**Assignment:** Lift out each line of the data that holds "lines".
------------------------------------------------------------
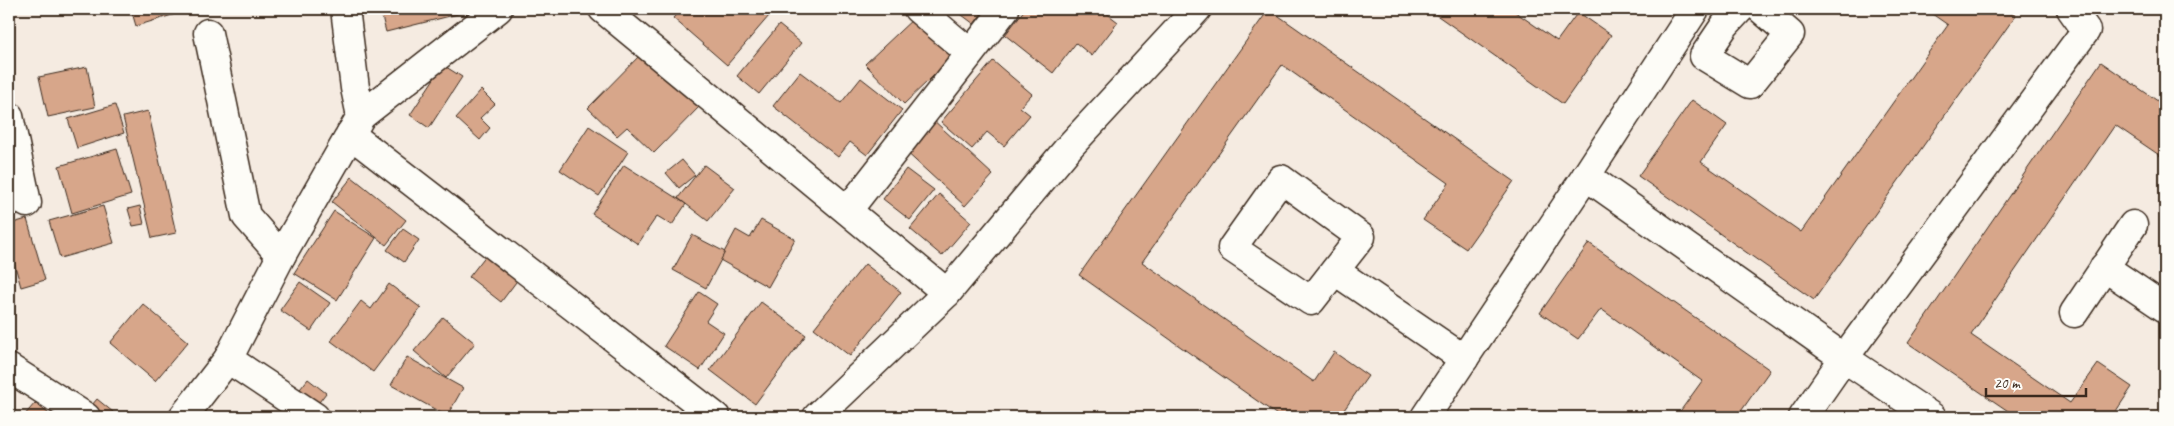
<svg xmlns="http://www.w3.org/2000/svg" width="2174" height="426" font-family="Caveat,sans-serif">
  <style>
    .building { fill: #d7a68a; stroke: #3b2a1e }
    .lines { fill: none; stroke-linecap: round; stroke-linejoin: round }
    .minor-casing { stroke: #3b2a1e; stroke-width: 31 }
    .minor { stroke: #fdfcf7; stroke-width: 28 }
  </style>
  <rect width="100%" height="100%" fill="#f5ebe1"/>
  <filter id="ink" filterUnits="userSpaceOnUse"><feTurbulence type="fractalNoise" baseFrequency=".02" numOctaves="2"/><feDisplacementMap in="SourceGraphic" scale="10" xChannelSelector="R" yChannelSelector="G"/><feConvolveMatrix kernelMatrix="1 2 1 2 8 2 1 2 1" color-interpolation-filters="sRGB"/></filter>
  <g filter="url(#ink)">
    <g class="building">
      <path d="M 131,9 L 192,9 L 136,26 Z"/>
      <path d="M 380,9 L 461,9 L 462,13 L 386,32 Z"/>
      <path d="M 681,9 L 775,9 L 727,65 L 673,18 Z"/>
      <path d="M 954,9 L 985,9 L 974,24 Z"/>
      <path d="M 1025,9 L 1101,9 L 1118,22 L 1092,56 L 1076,43 L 1053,73 L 1005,35 Z"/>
      <path d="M 1269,9 L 1514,181 L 1466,249 L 1423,220 L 1449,183 L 1282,65 L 1142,262 L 1314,382 L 1334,352 L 1368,376 L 1339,417 L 1280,417 L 1079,275 Z"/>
      <path d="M 1428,9 L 1511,9 L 1557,41 L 1578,12 L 1611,35 L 1563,104 Z"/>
      <path d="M 1925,9 L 2007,9 L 2016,15 L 1814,300 L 1638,176 L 1692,100 L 1727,125 L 1701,162 L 1801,232 L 1948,25 Z"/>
      <path d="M 915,17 L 953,57 L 904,104 L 865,64 Z"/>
      <path d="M 779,25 L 801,43 L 759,94 L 737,76 Z"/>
      <path d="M 645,50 L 701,105 L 654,153 L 627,127 L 617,136 L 588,108 Z"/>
      <path d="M 993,61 L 1032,94 L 1020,107 L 1030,115 L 1004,146 L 987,132 L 972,149 L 941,122 Z"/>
      <path d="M 2101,62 L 2165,106 L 2165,159 L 2115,125 L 1971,335 L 2070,403 L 2098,364 L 2132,387 L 2112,417 L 2017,417 L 1908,343 Z"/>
      <path d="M 443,65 L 462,77 L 429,128 L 410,115 Z"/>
      <path d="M 87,67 L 95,107 L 48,117 L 39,77 Z"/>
      <path d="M 800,72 L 841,103 L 861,78 L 902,110 L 867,155 L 850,142 L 838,157 L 773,106 Z"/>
      <path d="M 481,90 L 495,104 L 480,118 L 490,128 L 480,140 L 456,118 Z"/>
      <path d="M 115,105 L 124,133 L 77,148 L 68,119 Z"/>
      <path d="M 148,111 L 176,233 L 152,238 L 123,117 Z"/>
      <path d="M 931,118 L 993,175 L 965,206 L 903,149 Z"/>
      <path d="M 589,126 L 628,152 L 599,196 L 560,170 Z"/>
      <path d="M 117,149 L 131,195 L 72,213 L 59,166 Z"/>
      <path d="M 682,160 L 695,175 L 679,188 L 666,173 Z"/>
      <path d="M 624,165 L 686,204 L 672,225 L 657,216 L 638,244 L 592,214 Z"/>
      <path d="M 704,165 L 735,188 L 708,221 L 678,198 Z"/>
      <path d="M 906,169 L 934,190 L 910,220 L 883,199 Z"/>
      <path d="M 352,177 L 406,220 L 386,245 L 332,202 Z"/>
      <path d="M 939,194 L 971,222 L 942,256 L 910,229 Z"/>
      <path d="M 103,206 L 114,243 L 60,258 L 49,221 Z"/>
      <path d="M 140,206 L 144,224 L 133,226 L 128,209 Z"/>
      <path d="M 334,211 L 376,238 L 337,300 L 294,273 Z"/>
      <path d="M 27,219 L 45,280 L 21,287 L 9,245 L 9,224 Z"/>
      <path d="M 761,220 L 795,239 L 768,287 L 720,260 L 736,230 L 750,238 Z"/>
      <path d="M 403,229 L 419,240 L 404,262 L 387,250 Z"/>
      <path d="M 692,235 L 725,252 L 706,288 L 673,270 Z"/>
      <path d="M 1589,243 L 1770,370 L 1737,417 L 1676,417 L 1702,381 L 1601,309 L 1578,339 L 1540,313 Z"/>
      <path d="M 494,245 L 525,270 L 501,302 L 469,277 Z"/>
      <path d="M 865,264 L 901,292 L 850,356 L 814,328 Z"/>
      <path d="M 300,282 L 330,303 L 311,331 L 280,310 Z"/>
      <path d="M 389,284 L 421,308 L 373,372 L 331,341 L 361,301 L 371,309 Z"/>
      <path d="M 699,292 L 717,304 L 706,321 L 724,333 L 700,370 L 664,346 Z"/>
      <path d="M 761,302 L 806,335 L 755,404 L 710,370 Z"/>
      <path d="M 143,304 L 188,342 L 155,381 L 110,343 Z"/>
      <path d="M 443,317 L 475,343 L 446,378 L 414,351 Z"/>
      <path d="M 407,357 L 463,388 L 447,416 L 391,385 Z"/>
      <path d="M 308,379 L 326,393 L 310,414 L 314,417 L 278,417 Z"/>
      <path d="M 97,399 L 119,417 L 82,417 Z"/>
      <path d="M 35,403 L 53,417 L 23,417 Z"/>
    </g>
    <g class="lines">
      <defs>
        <g id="minor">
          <path d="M 345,9 L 355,88 L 361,116"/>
          <path d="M 603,9 L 947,293"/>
          <path d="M 918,9 L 970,53"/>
          <path d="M 1740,9 L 1725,25 L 1704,56 L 1750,84 L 1790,34 L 1761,9"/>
          <path d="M 208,33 L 246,216 L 281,256"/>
          <path d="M 9,116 L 27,203"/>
          <path d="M 350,134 L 716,417"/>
          <path d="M 1586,176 L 1695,9"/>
          <path d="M 1281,179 L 1361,237 L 1311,301 L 1232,248 Z"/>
          <path d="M 848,210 L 1005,9"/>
          <path d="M 2104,267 L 2165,308"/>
          <path d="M 1335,271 L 1464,359"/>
          <path d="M 2074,313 L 2133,225"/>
          <path d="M 228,359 L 315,417"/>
          <path d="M 9,368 L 86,417"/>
          <path d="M 183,417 L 228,359 L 281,256 L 361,116 L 498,9"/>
          <path d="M 817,417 L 947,293 L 1070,146 L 1197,9"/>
          <path d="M 1425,417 L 1586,176 L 1844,358 L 1932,417"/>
          <path d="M 1803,417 L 1844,358 L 2086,30 L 2071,9"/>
        </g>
      </defs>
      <use href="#minor" class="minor-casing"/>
      <use href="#minor" class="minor"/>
    </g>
  </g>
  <rect width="2174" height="426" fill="none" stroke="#fdfcf7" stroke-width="30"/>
  <rect x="15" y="15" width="2144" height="396" fill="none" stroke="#3b2a1e" stroke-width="2" filter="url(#ink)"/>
  <path d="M1986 388v8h100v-8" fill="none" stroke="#3b2a1e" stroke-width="2.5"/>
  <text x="1994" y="388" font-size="15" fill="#3b2a1e" stroke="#fdfcf7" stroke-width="4" paint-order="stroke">20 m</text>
</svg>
------------------------------------------------------------
**Task response:**
    .lines { fill: none; stroke-linecap: round; stroke-linejoin: round }
    <g class="lines">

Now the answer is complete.